Malioboro Jadi Kawasan Wajib Protokol Kesehatan

Affan Safani Adham

Reporter Yogyakarta

Sabtu, 13 Juni 2020  /  9:23 pm

Menciptakan Malioboro yang aman dan nyaman bagi siapa saja yang datang dan berkunjung. Foto: Affan/Telisik

YOGYAKARTA, TELISIK.ID - Pengunjung Malioboro Yogyakarta diwajibkan menaati protokol kesehatan yang sudah ditetapkan Pemerintah Kota (Pemkot) Yogyakarta.

Ketua Gugus Tugas Kota Yogyakarta, Drs Heroe Poerwadi, MA, mengatakan, pengunjung Malioboro harus memakai masker.

"Malioboro menjadi kawasan wajib protokol kesehatan dalam pencegahan Corona," katanya.

Menurutnya, pengunjung Malioboro wajib pakai masker dan tidak berkerumun. Bahkan, jika protokol tersebut dilanggar, ikon Kota Gudeg ini akan ditutup.

Dia menegaskan, tidak menutup kemungkinan Malioboro bakal ditutup jika ternyata masih ada orang yang tidak menggunakan masker, tidak ada jarak fisik dan tidak mengindahkan protokol COVID-19.

Pada Selasa malam, 9 Juni 2020, Heroe sempat mendapati masih ada pengunjung Malioboro tidak menggunakan masker.

Kemudian, Heroe memerintahkan Kepala Dinas Pariwisata dan Kepala UPT Malioboro untuk patroli.

"Jogoboro saya minta memantau di lokasi secara langsung, jika masih ditemukan orang tidak pakai masker, tidak berjarak dan tidak mengindahkan protokol COVID-19, maka Malioboro diusulkan harus ditutup dahulu," paparnya.

Baca juga: Persebaya vs PSM Makassar Batal Hibur Pecinta Sepakbola Tanah Air

Heroe mengungkapkan, sikap tegas harus dijalankan karena Malioboro sudah mulai menggeliat. Sudah banyak pedagang dan pengunjung.

Jika tidak ditegakkan secara dengan tegas protokol COVID-19, dikhawatirkan akan bisa berubah menjadi tempat yang tidak aman dan nyaman bagi siapa saja.

"Kita harus saling menjaga, tidak terkecuali," katanya.

Menurutnya, harus bisa menciptakan Malioboro yang aman dan nyaman bagi siapa saja yang datang dan berkunjung di Malioboro.

"Kuncinya satu, pakai masker, jaga jarak dan sering cuci tangan," ungkapnya.
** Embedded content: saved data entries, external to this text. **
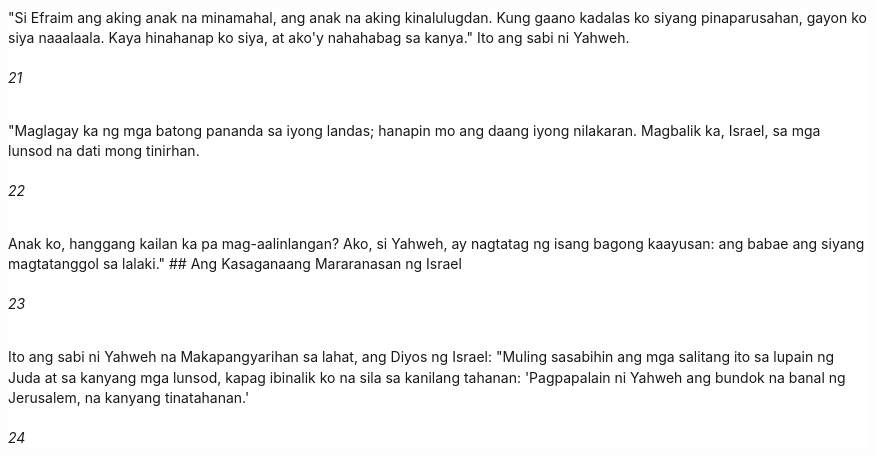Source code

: 


"Si Efraim ang aking anak na minamahal, ang anak na aking kinalulugdan. Kung gaano kadalas ko siyang pinaparusahan, gayon ko siya naaalaala. Kaya hinahanap ko siya, at ako'y nahahabag sa kanya." Ito ang sabi ni Yahweh. 











###### 21 





"Maglagay ka ng mga batong pananda sa iyong landas; hanapin mo ang daang iyong nilakaran. Magbalik ka, Israel, sa mga lunsod na dati mong tinirhan. 











###### 22 





Anak ko, hanggang kailan ka pa mag-aalinlangan? Ako, si Yahweh, ay nagtatag ng isang bagong kaayusan: ang babae ang siyang magtatanggol sa lalaki." ## Ang Kasaganaang Mararanasan ng Israel 











###### 23 





Ito ang sabi ni Yahweh na Makapangyarihan sa lahat, ang Diyos ng Israel: "Muling sasabihin ang mga salitang ito sa lupain ng Juda at sa kanyang mga lunsod, kapag ibinalik ko na sila sa kanilang tahanan: 'Pagpapalain ni Yahweh ang bundok na banal ng Jerusalem, na kanyang tinatahanan.' 











###### 24 



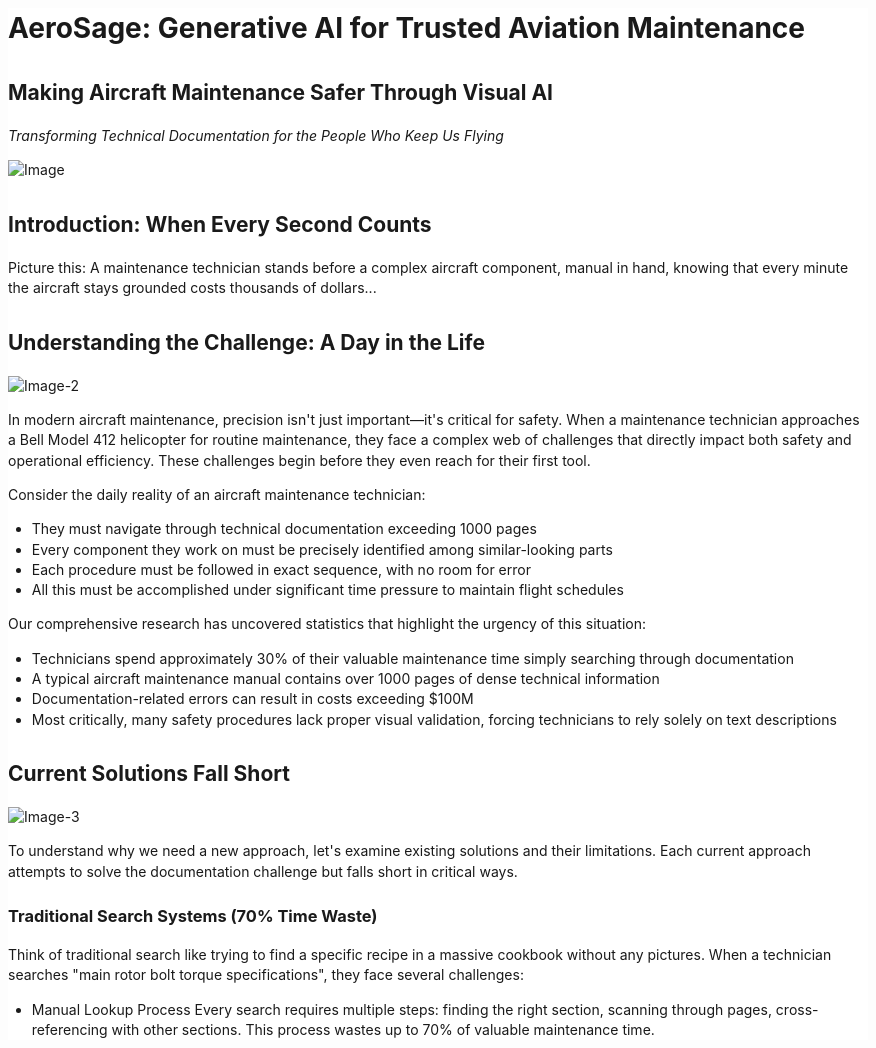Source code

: # AeroSage: Generative AI for Trusted Aviation Maintenance
## Making Aircraft Maintenance Safer Through Visual AI
*Transforming Technical Documentation for the People Who Keep Us Flying*

![Image](https://github.com/user-attachments/assets/30405646-bb0c-4bba-bb26-7f5ef405144c)
## Introduction: When Every Second Counts

Picture this: A maintenance technician stands before a complex aircraft component, manual in hand, knowing that every minute the aircraft stays grounded costs thousands of dollars...

## Understanding the Challenge: A Day in the Life

![Image-2](https://github.com/user-attachments/assets/d7809a6e-4dc3-4565-9ee8-312c215a9504)

In modern aircraft maintenance, precision isn't just important—it's critical for safety. When a maintenance technician approaches a Bell Model 412 helicopter for routine maintenance, they face a complex web of challenges that directly impact both safety and operational efficiency. These challenges begin before they even reach for their first tool.

Consider the daily reality of an aircraft maintenance technician:
- They must navigate through technical documentation  exceeding 1000 pages
- Every component they work on must be precisely identified among similar-looking parts
- Each procedure must be followed in exact sequence, with no room for error
- All this must be accomplished under significant time pressure to maintain flight schedules

Our comprehensive research has uncovered statistics that highlight the urgency of this situation:
- Technicians spend approximately 30% of their valuable maintenance time simply searching through documentation
- A typical aircraft maintenance manual contains over 1000 pages of dense technical information
- Documentation-related errors can result in costs exceeding $100M
- Most critically, many safety procedures lack proper visual validation, forcing technicians to rely solely on text descriptions

## Current Solutions Fall Short

![Image-3](https://github.com/user-attachments/assets/baf2448f-ed1c-4a7c-a924-2f4bb9829dee)

To understand why we need a new approach, let's examine existing solutions and their limitations. Each current approach attempts to solve the documentation challenge but falls short in critical ways.

### Traditional Search Systems (70% Time Waste)
Think of traditional search like trying to find a specific recipe in a massive cookbook without any pictures. When a technician searches "main rotor bolt torque specifications", they face several challenges:

- Manual Lookup Process
  Every search requires multiple steps: finding the right section, scanning through pages, cross-referencing with other sections. This process wastes up to 70% of valuable maintenance time.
Selain mewajibkan masyarakat menggunakan masker di area Malioboro, Pemerintah Kota Yogyakarta juga mewajibkan pengunjung untuk melakukan pemindaian barcode di pintu Malioboro.

Hal tersebut bertujuan untuk mempermudah tracing jika sewaktu-waktu ditemukan kasus COVID-19 di area Malioboro.

Petugas Jogoboro, Agus Anta, mengatakan, di setiap pintu masuk kawasan Malioboro petugas Jogoboro telah berjaga-jaga agar pengunjung melakukan pemindaian barcode. Selain itu petugas Jogoboro juga mengukur suhu tubuh pengunjung dengan thermogun.

Baca juga: Forkopimda Sultra Restui Kedatangan 500 TKA Asal China

Di setiap pintu masuk Selatan maupun Utara  pengunjung wajib scan barcode. Jika ada pengunjung yang masuk melalui pintu tengah petugas juga sudah ada yang berjaga.

Petugas siap berjaga selama 24 jam. Selain wajib memindai barcode dan cek suhu tubuh, pengunjung juga diwajibkan menggunakan masker saat memasuki area Malioboro.

Kalau tidak pakai masker, pengunjung tidak boleh masuk area Malioboro. Selain itu, pengunjung akan disuruh keluar dari area Malioboro.

Sementara itu pengunjung Malioboro, Seto, mengatakan, tidak keberatan jika sebelum masuk Malioboro harus memindai barcode dan cek suhu tubuh terlebih dahulu.

Tinggal scan dan mengisi formulir dan prosesnya cepat.

"Tidak masalah, mengingat saat ini masih pandemi COVID-19," katanya.